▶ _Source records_

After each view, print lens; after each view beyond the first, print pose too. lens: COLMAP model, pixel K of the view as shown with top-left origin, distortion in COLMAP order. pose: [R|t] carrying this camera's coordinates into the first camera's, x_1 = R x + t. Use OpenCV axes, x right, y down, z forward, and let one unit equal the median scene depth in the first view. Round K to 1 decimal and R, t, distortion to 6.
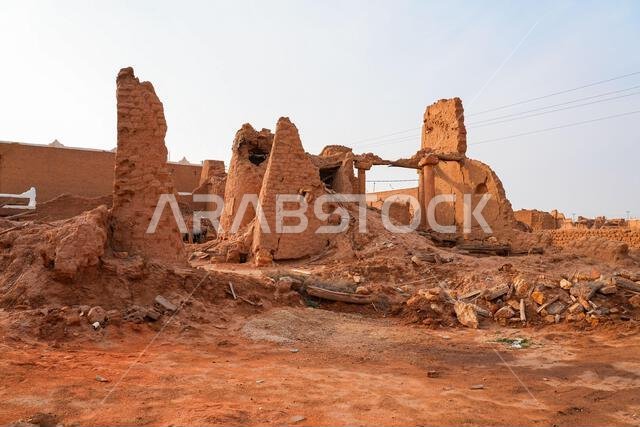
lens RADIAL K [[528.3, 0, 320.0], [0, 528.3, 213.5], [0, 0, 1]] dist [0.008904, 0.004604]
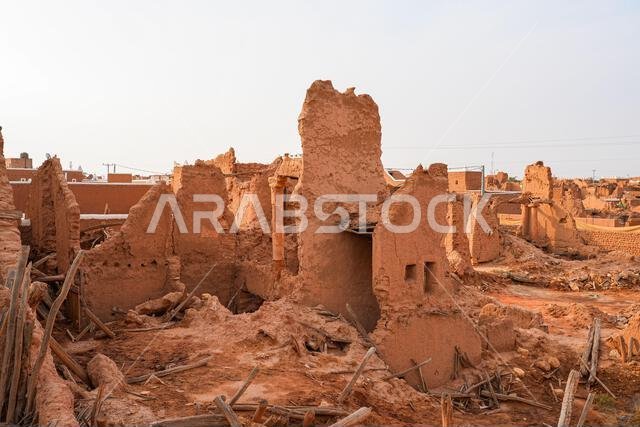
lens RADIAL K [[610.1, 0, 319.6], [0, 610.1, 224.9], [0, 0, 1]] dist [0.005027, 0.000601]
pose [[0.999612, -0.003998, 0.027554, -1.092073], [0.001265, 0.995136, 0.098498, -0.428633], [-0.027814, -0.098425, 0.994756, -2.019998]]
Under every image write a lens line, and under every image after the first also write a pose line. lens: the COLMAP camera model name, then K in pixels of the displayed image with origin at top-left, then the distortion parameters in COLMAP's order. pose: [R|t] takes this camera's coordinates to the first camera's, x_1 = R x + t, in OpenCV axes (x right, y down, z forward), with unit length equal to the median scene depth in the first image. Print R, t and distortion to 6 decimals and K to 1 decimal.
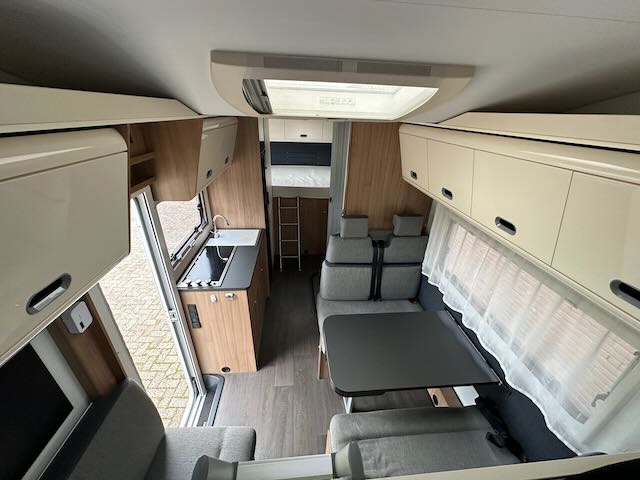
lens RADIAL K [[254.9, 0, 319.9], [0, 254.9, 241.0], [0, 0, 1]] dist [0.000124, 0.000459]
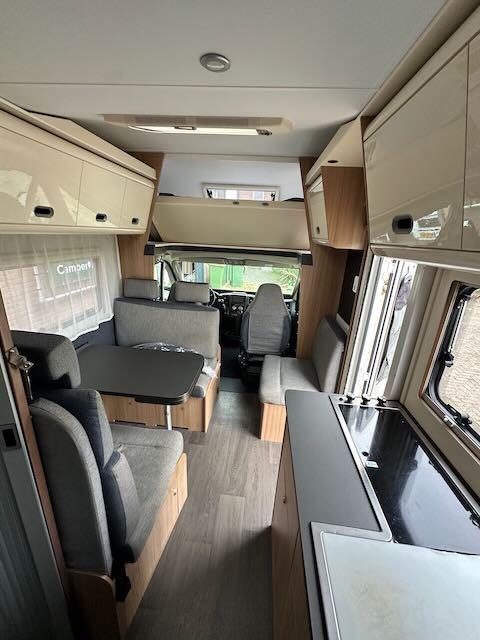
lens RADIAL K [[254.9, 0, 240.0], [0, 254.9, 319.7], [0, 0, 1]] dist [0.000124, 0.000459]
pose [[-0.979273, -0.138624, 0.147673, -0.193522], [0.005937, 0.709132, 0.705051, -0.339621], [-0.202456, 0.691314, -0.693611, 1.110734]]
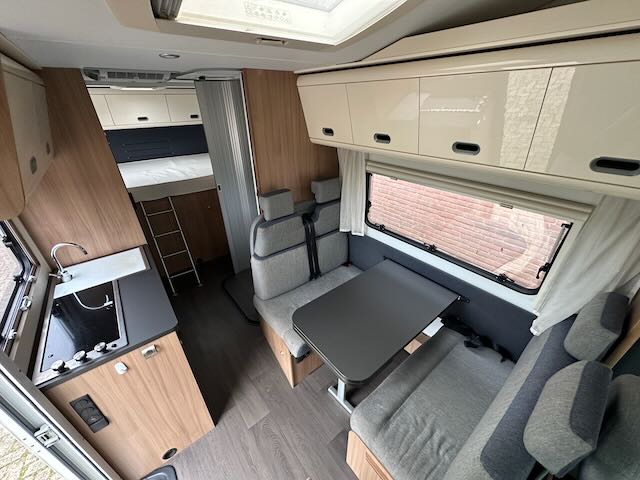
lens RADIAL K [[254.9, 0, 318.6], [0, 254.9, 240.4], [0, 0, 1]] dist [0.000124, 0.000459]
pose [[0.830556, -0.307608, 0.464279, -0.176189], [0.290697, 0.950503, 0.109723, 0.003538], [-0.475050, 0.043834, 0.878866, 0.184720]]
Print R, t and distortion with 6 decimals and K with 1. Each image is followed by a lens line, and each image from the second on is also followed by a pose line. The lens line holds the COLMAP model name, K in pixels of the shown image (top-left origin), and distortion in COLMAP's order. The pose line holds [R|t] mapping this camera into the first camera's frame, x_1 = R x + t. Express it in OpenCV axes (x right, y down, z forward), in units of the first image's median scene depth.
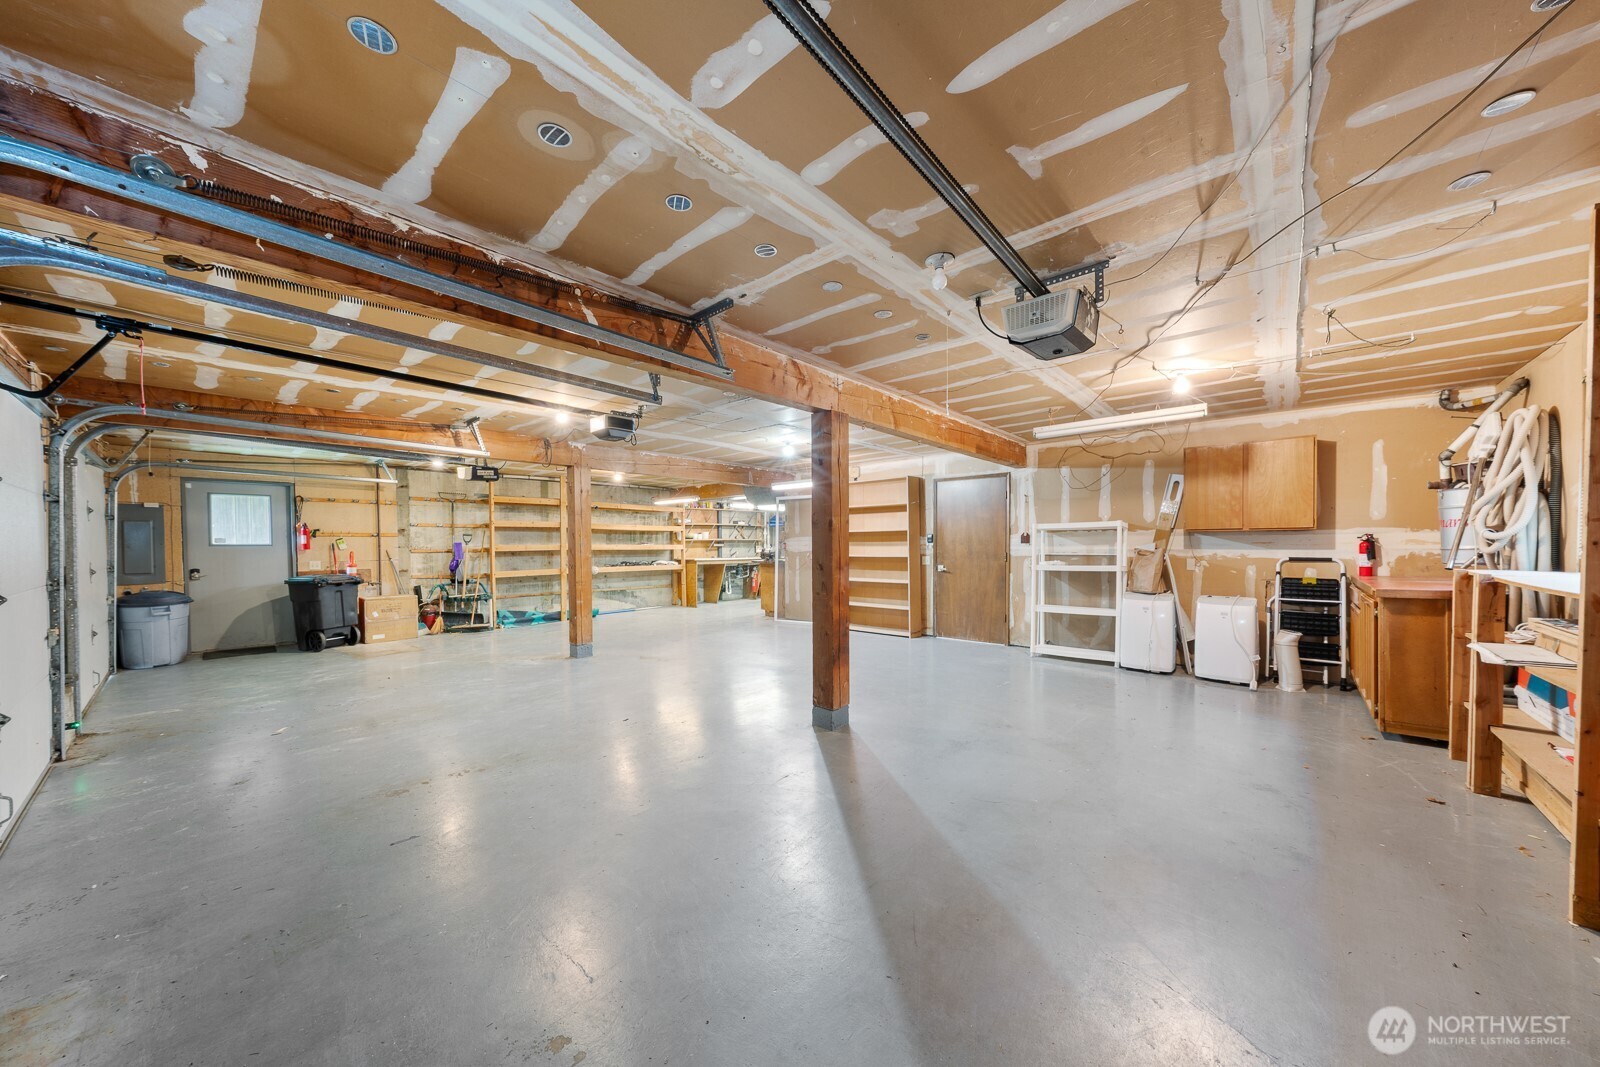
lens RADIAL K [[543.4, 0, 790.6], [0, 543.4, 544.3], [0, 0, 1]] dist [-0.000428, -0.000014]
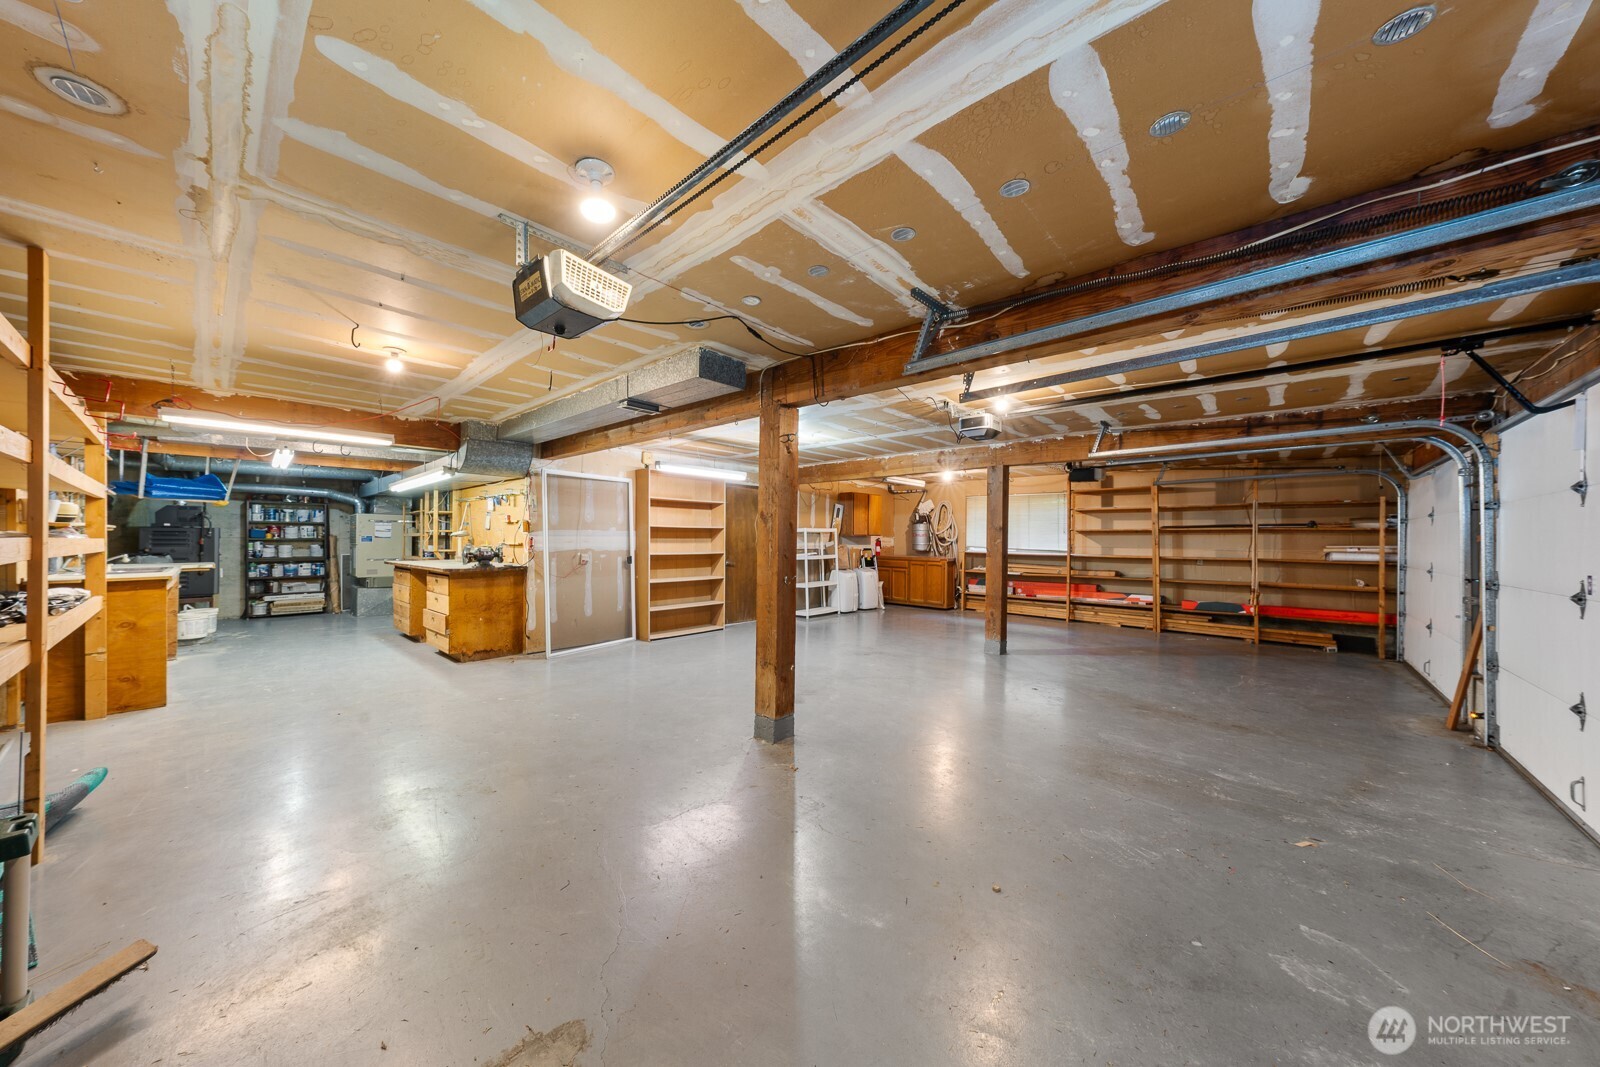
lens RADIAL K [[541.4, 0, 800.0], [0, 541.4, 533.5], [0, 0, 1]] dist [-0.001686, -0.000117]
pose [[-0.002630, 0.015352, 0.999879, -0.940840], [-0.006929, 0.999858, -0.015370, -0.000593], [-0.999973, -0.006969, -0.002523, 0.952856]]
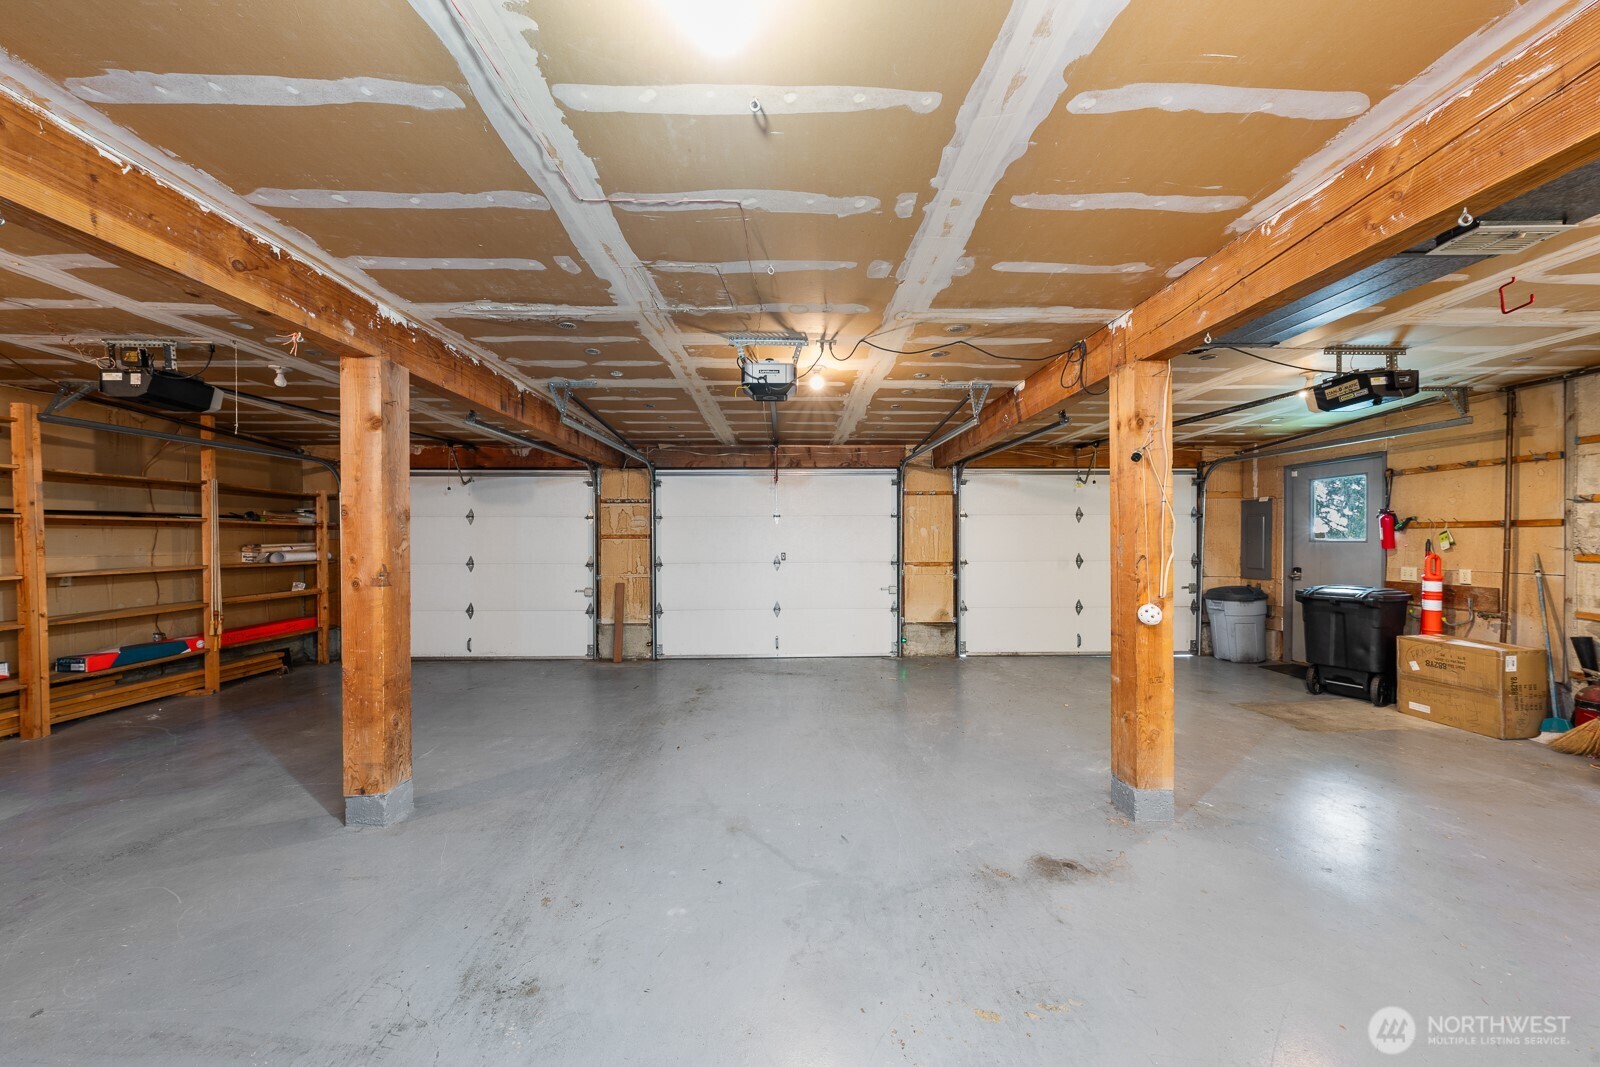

▶ _What you will do_
Reprint the entries above exactly, images removed.

▶ _Solution to the problem_
After each view, print lens; after each view beyond the first, print pose too. lens: COLMAP model, pixel K of the view as shown with top-left origin, distortion in COLMAP order. pose: [R|t] carrying this camera's coordinates into the first camera's, x_1 = R x + t. Use OpenCV axes, x right, y down, z forward, and let one unit equal the median scene depth in the first view. Round K to 1 decimal and R, t, distortion to 6.
lens RADIAL K [[528.3, 0, 320.0], [0, 528.3, 213.5], [0, 0, 1]] dist [0.008904, 0.004604]
lens RADIAL K [[610.1, 0, 319.6], [0, 610.1, 224.9], [0, 0, 1]] dist [0.005027, 0.000601]
pose [[0.999612, -0.003998, 0.027554, -1.092073], [0.001265, 0.995136, 0.098498, -0.428633], [-0.027814, -0.098425, 0.994756, -2.019998]]
Under every image write a lens line, and under every image after the first also write a pose line. lens: the COLMAP camera model name, then K in pixels of the displayed image with origin at top-left, then the distortion parameters in COLMAP's order. pose: [R|t] takes this camera's coordinates to the first camera's, x_1 = R x + t, in OpenCV axes (x right, y down, z forward), with unit length equal to the median scene depth in the first image. Print R, t and distortion to 6 decimals and K to 1 decimal.
lens RADIAL K [[254.9, 0, 319.9], [0, 254.9, 241.0], [0, 0, 1]] dist [0.000124, 0.000459]
lens RADIAL K [[254.9, 0, 240.0], [0, 254.9, 319.7], [0, 0, 1]] dist [0.000124, 0.000459]
pose [[-0.979273, -0.138624, 0.147673, -0.193522], [0.005937, 0.709132, 0.705051, -0.339621], [-0.202456, 0.691314, -0.693611, 1.110734]]
lens RADIAL K [[254.9, 0, 318.6], [0, 254.9, 240.4], [0, 0, 1]] dist [0.000124, 0.000459]
pose [[0.830556, -0.307608, 0.464279, -0.176189], [0.290697, 0.950503, 0.109723, 0.003538], [-0.475050, 0.043834, 0.878866, 0.184720]]
Print R, t and distortion with 6 decimals and K with 1. Each image is followed by a lens line, and each image from the second on is also followed by a pose line. The lens line holds the COLMAP model name, K in pixels of the shown image (top-left origin), and distortion in COLMAP's order. The pose line holds [R|t] mapping this camera into the first camera's frame, x_1 = R x + t. Express it in OpenCV axes (x right, y down, z forward), in units of the first image's median scene depth.
lens RADIAL K [[543.4, 0, 790.6], [0, 543.4, 544.3], [0, 0, 1]] dist [-0.000428, -0.000014]
lens RADIAL K [[541.4, 0, 800.0], [0, 541.4, 533.5], [0, 0, 1]] dist [-0.001686, -0.000117]
pose [[-0.002630, 0.015352, 0.999879, -0.940840], [-0.006929, 0.999858, -0.015370, -0.000593], [-0.999973, -0.006969, -0.002523, 0.952856]]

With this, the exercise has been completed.